(Or is that DISorientation?)

(Or maybe a simple case of disappointment? )

Downtown Dalian: Labour Park and Highrise Central. No view of the hills, or of the sea, that highlight this windswept little village of six million.

They’ve had a tropical summer in Dalian. My dry, windy Chinese city had wild thunderstorms last night and remains a humid mess of clingy air and greyness. Usually, the ocean winds blow away the smog, but not today. (Maybe it’s not all car exhaust this morning.) The gardens at the top of our hill are taller and more riotously green than I’ve seen them. The weeds make visions of compost dance in my fevered head. The last few weeks of our Canadian summer, plus a weekend near Los Angeles, were bright but surprisingly cool for August. Here, I go through several shirts a day, and I’m not even trying to move much.

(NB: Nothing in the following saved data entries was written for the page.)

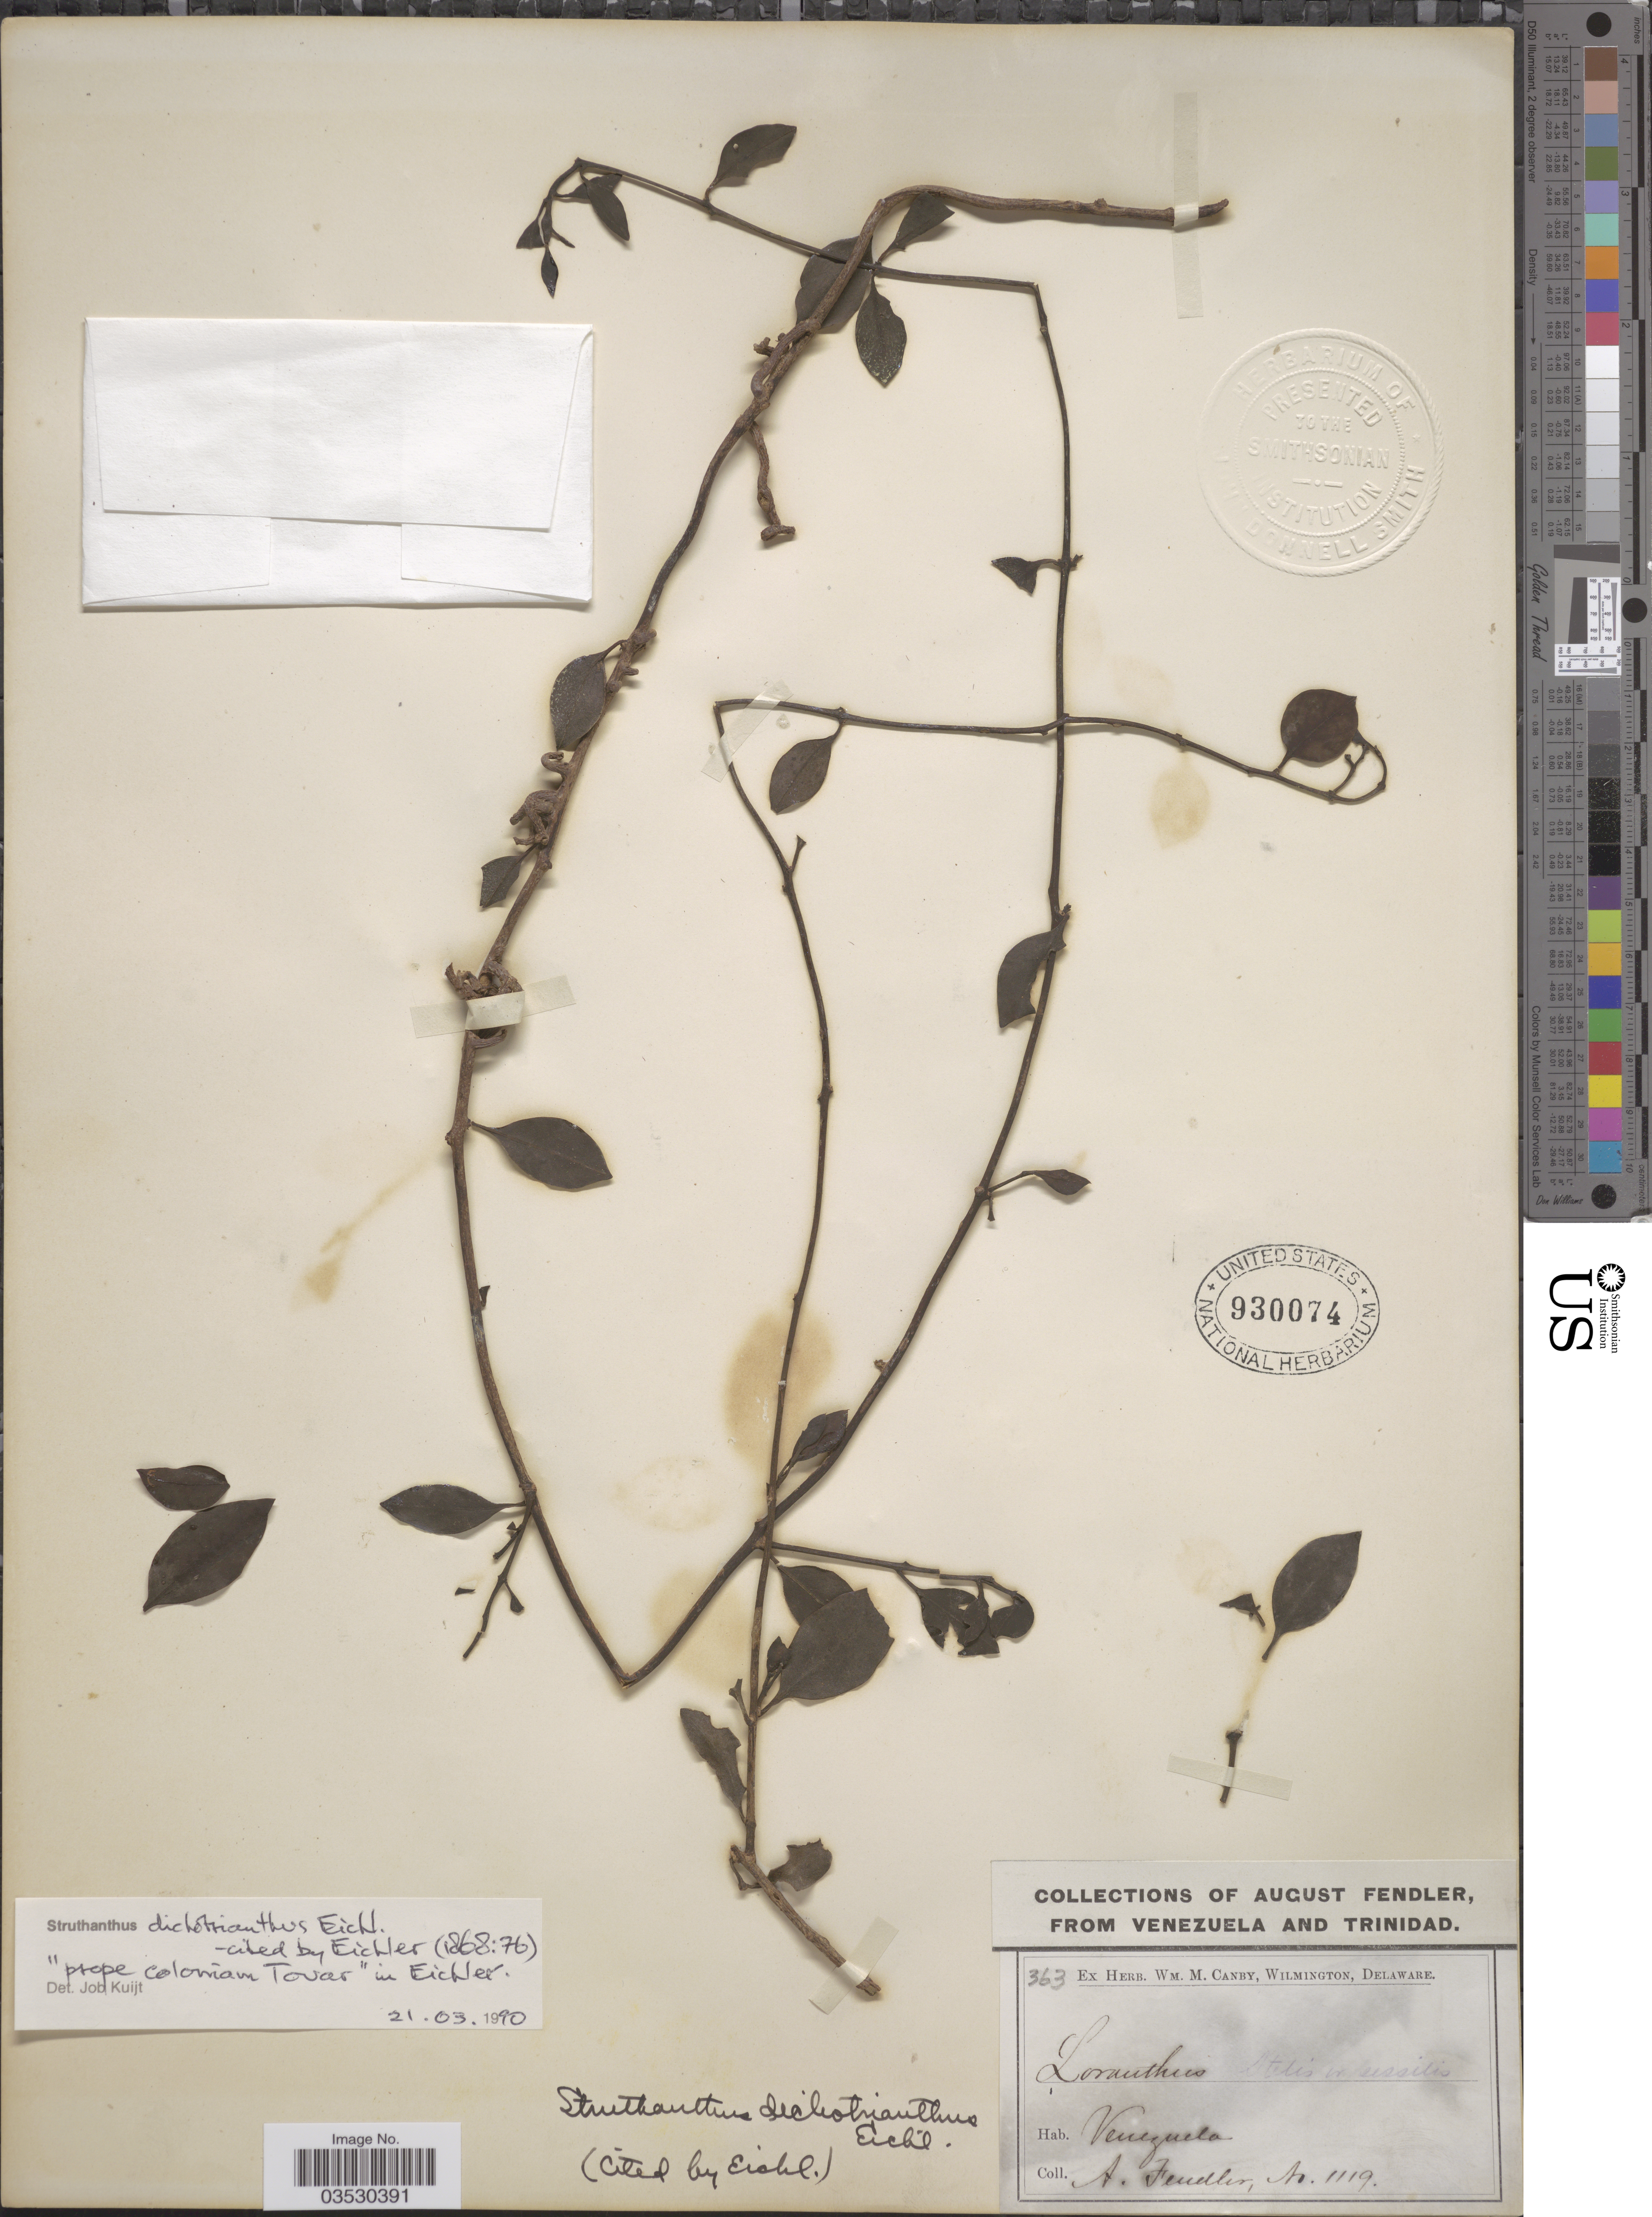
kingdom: Plantae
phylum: Tracheophyta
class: Magnoliopsida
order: Santalales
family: Loranthaceae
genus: Struthanthus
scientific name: Struthanthus dichotrianthus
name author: Eichler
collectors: A. Fendler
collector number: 1119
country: Venezuela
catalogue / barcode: US 930074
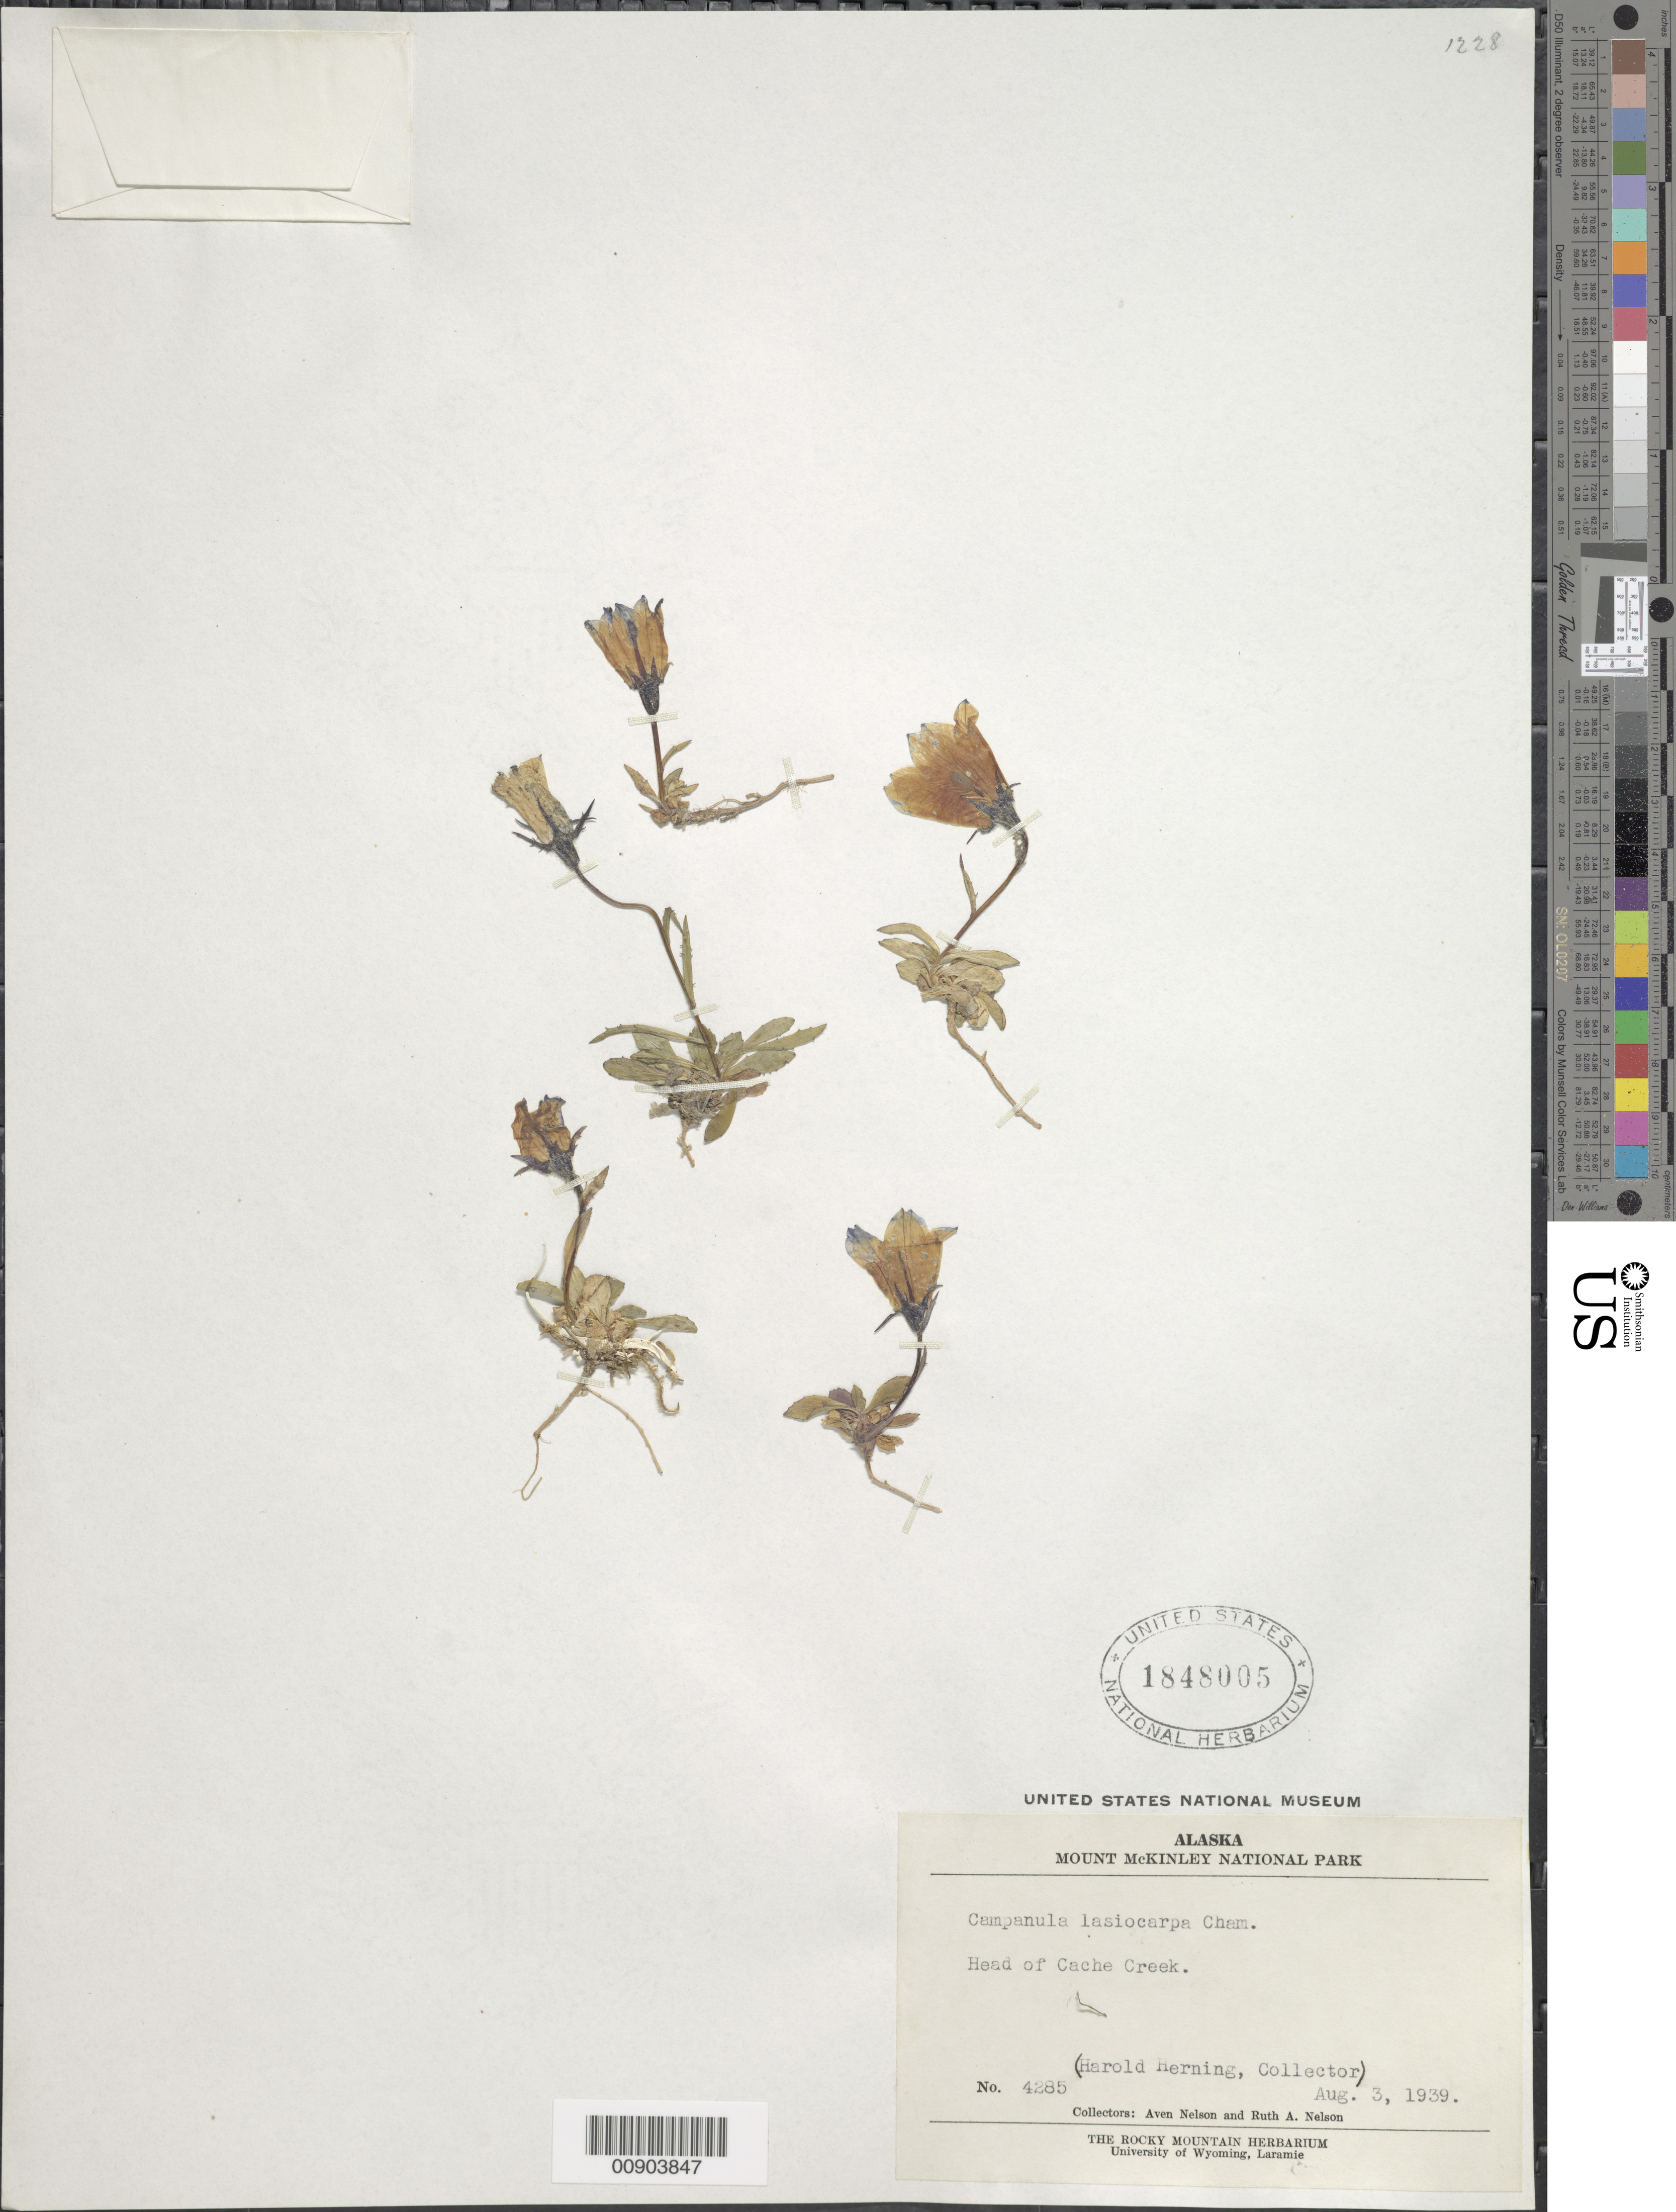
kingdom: Plantae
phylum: Tracheophyta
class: Magnoliopsida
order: Asterales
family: Campanulaceae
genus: Campanula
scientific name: Campanula lasiocarpa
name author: Cham.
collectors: H. Herning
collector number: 4285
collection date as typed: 03 Aug 1939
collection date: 1939-08-03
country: United States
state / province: Alaska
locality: Mount Mckinley National Park, head of Cache Creek.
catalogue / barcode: US 1848005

Marching music plays on an endless loop from the college next door, where this year’s pseudo-scholarly inputs are being put through their paces, without a hint of a metaphor. Their introduction to higher education, these future hairdressers and kitchen hands of China as well as their more highly tested university counterparts, is to march and march. There are team-building, patriotic and letting-off-steam aspects to the drill, but as bystanders our experience is one of martial music on repeat, amplified exhortations and ceaseless counting: Yi! Er! San! Si! Yi, er, san! Si!